GIVEN RECORDS =>
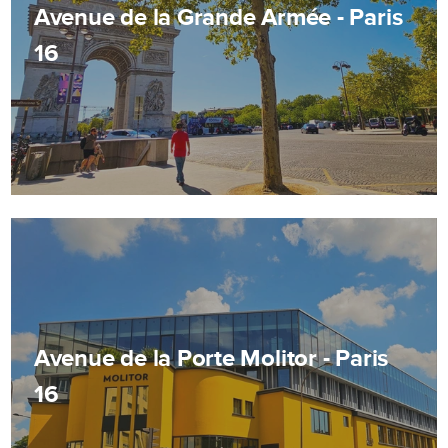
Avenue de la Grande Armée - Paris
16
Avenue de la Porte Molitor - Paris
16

---

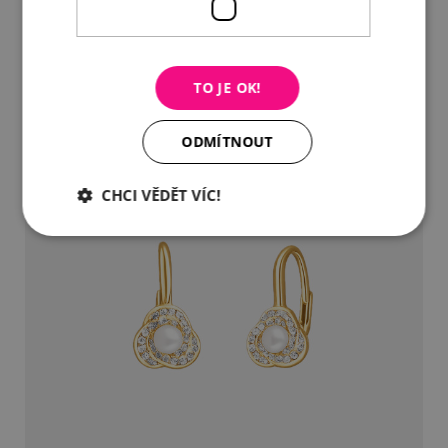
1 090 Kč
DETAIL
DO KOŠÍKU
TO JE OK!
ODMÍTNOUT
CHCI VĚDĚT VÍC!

==

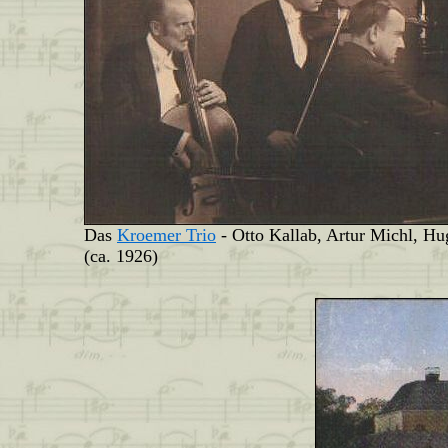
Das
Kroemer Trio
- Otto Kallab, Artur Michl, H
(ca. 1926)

TASK =>
The answer must consist of every line from the records above that holds "Paris".

EXPECTED ANSWER =>
Avenue de la Grande Armée - Paris
Avenue de la Porte Molitor - Paris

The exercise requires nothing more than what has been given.